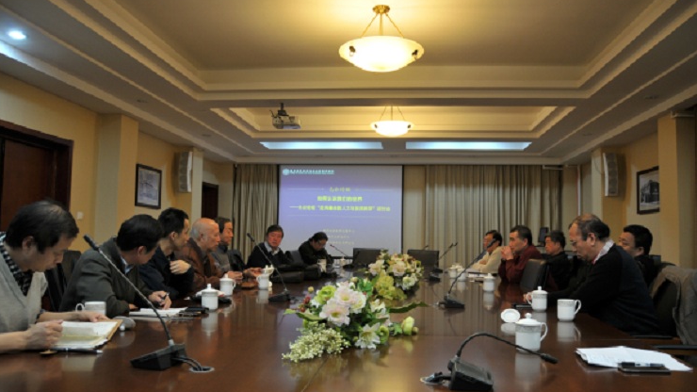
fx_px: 536
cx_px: 340
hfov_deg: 66.1
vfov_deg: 40.2
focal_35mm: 29
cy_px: 197
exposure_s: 1/30
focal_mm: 18
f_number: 3.5
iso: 250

◆ ◆ ◆ ◆ ◆ ◆ ◆

Starting at the line that contains "hfov_deg: 66.1", copy each line through the last one in the records, exactly, and output nothing else.

hfov_deg: 66.1
vfov_deg: 40.2
focal_35mm: 29
cy_px: 197
exposure_s: 1/30
focal_mm: 18
f_number: 3.5
iso: 250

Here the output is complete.